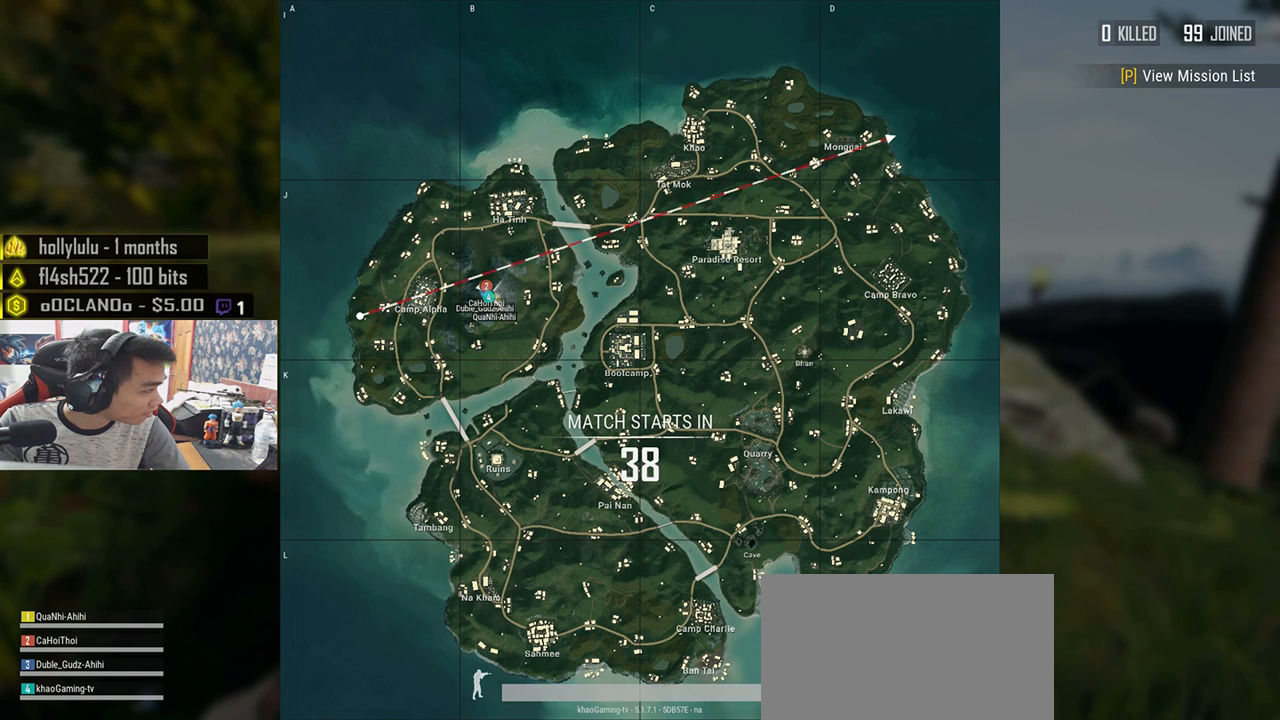
{"keys": [], "mouse": ["right"], "events": [[283, "mouse_left", "up"], [483, "mouse_right", "down"]]}
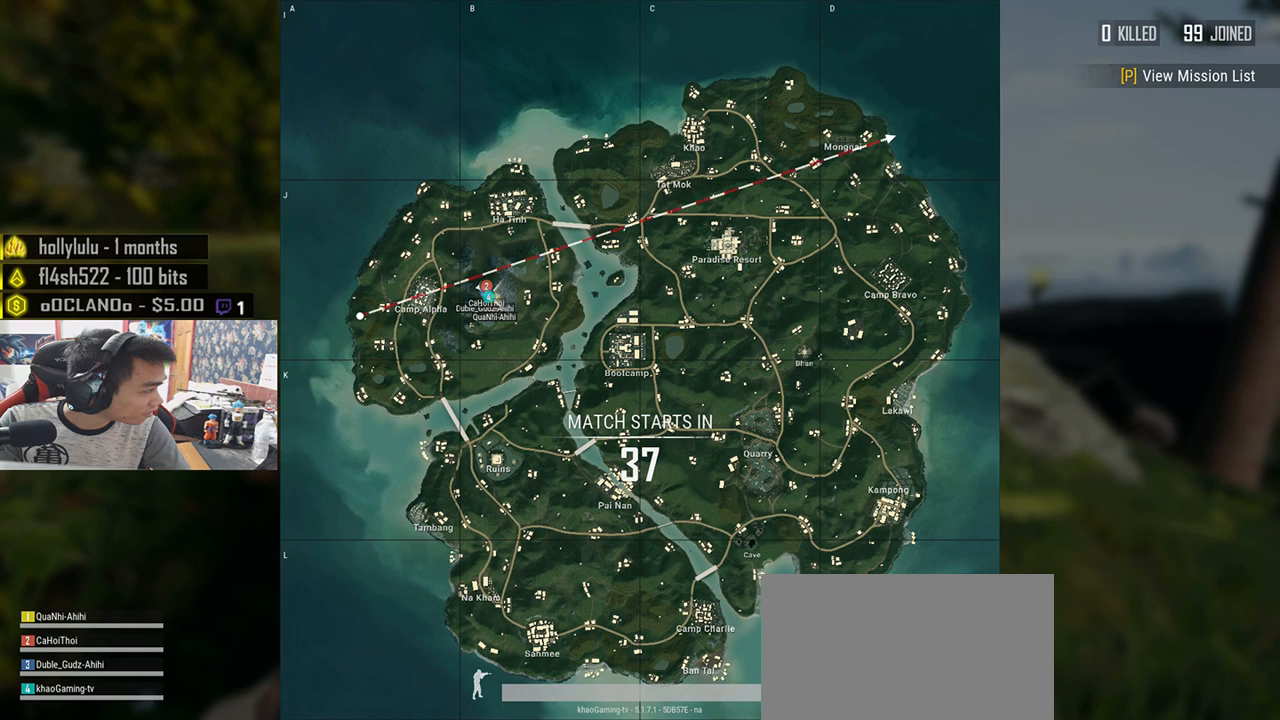
{"keys": [], "mouse": [], "events": [[33, "mouse_right", "up"]]}
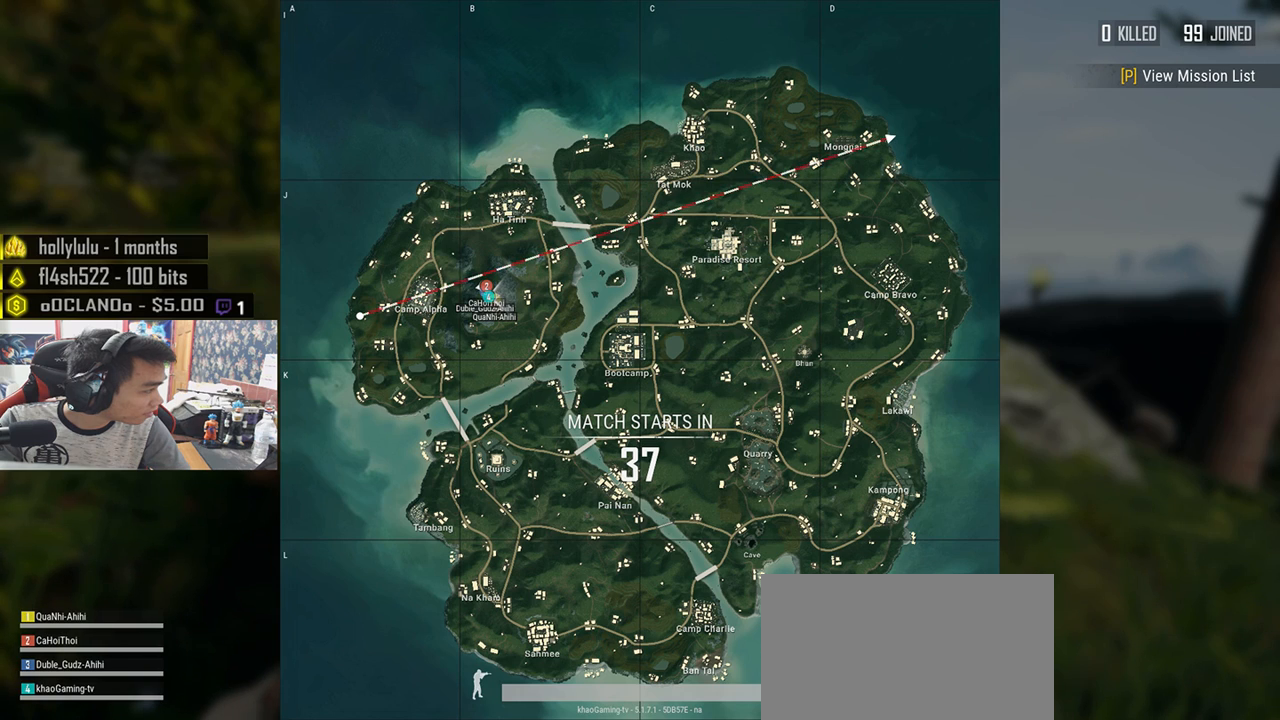
{"keys": [], "mouse": [], "events": []}
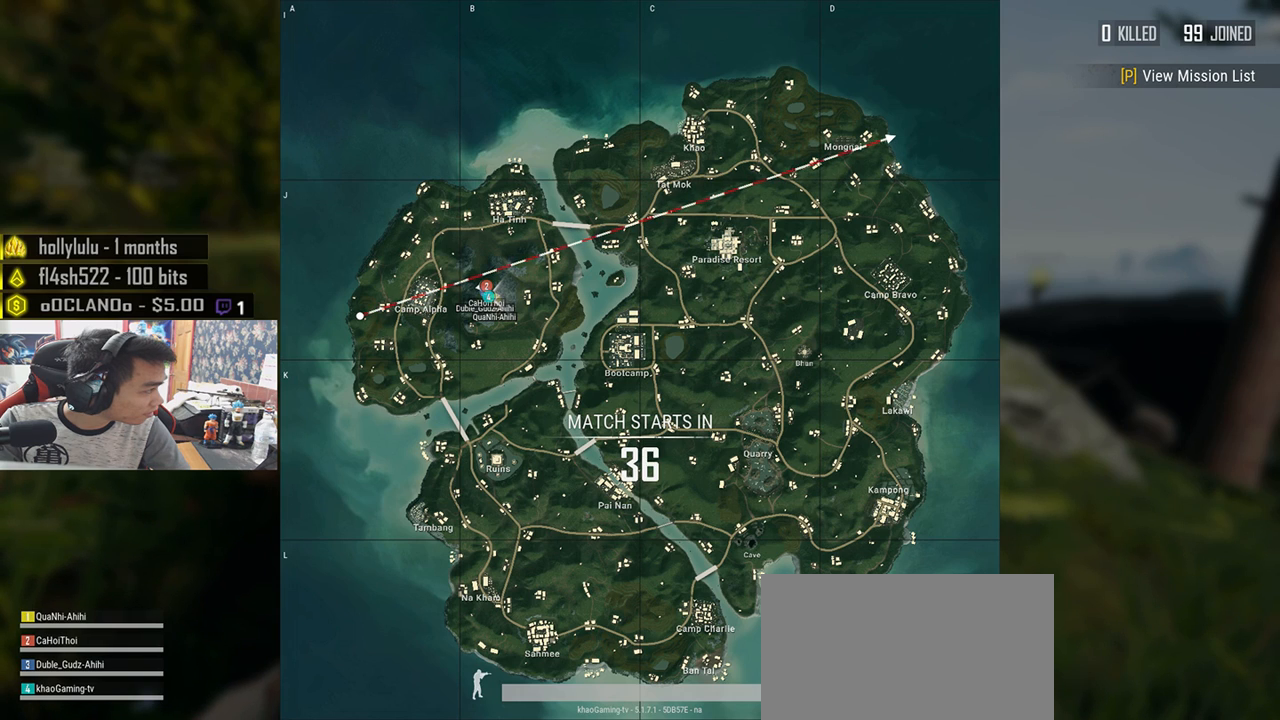
{"keys": [], "mouse": ["left"], "events": [[433, "mouse_left", "down"]]}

EXERCISE DIRECTIONS:
Retype each line above precisely, please. Skip anything that is a picture.

SOLUTION TO THIS TASK:
{"keys": [], "mouse": ["right"], "events": [[283, "mouse_left", "up"], [483, "mouse_right", "down"]]}
{"keys": [], "mouse": [], "events": [[33, "mouse_right", "up"]]}
{"keys": [], "mouse": [], "events": []}
{"keys": [], "mouse": ["left"], "events": [[433, "mouse_left", "down"]]}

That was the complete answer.